- Artist: Justin Townes Earl
- Title: The Saint of Lost Causes
- Released: 2019
- Format: Digital Download
- Genre: Americana
- Beverage of Choice: Stone Buenaveza Salt & Lime Lager
I’ve always felt it must be really difficult for the sons of exceptionally talented (or simply very famous) Dads to carve out their own path in life in the same area for which the father is well known. There are some kids in the music arena though that make it look really easy; witness Chris Stills, Jakob Dylan, Jeff Buckley, Sean Lennon, Jason Bonham and this standout artist, Justin Townes Earl.
This album is the latest in Earle’s short but sweet catalog of hybrid folk, blues and country records that delivers a particularly bitter-sweet punch in this time in US history. His father, Steve Earle, is of course almost as famous for his left-leaning political views as his prodigious American songwriting skills and Justin does follow along in that path, albeit with his own style, tone and dynamic. The music is almost laconic in pace and ambiance, with some of the vocals sounding as if he’s singing to himself, musing/riffing on a theme and we are listening from outside, trying to keep up with where he’s going. At other times, the story is personal and intimate, up close and crystal clear in meaning and melody.
I’ve been spinning this one for a few months now, probably having listened to it on aggregate about a dozen times and I find myself coming back to it again with a sense of discovery and delight, seeking to decipher the layers of dense storytelling and musicianship and claim them as part of my library; connecting the dots to society, musical heritage and other artists/songs that I know and love. The album doesn’t disappoint in any respect and I feel it’s going to become a favorite over time; I’ve already ordered the double album vinyl version and can’t wait to experience the music in the best format of all! I know this may be heretical for many of you born and raised in the digital age, but analog rules.

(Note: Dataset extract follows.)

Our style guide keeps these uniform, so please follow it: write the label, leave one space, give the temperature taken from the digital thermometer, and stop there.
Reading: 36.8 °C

I leave it up to you to listen through the tracks and extract what you can, my advice is to make sure you carve out the time to listen to the album as a whole, focus on the dynamic between lyric and instrument, listen for delightful elements of piano, harmonica, pedal steel, acoustic guitar and Earle’s tenor vocals well-suited to the range and tone of his carefully-crafted stories. This is truly American music at it’s best; timeless yet timely, cross-cultural especially in his dissection of family relationships, work and dreams for the future. A sense of place and belonging is what we’re all looking for and The Saint of Lost Causes takes us there on the back of it’s shuffle, blues, country and folk-rock pickup truck headed West.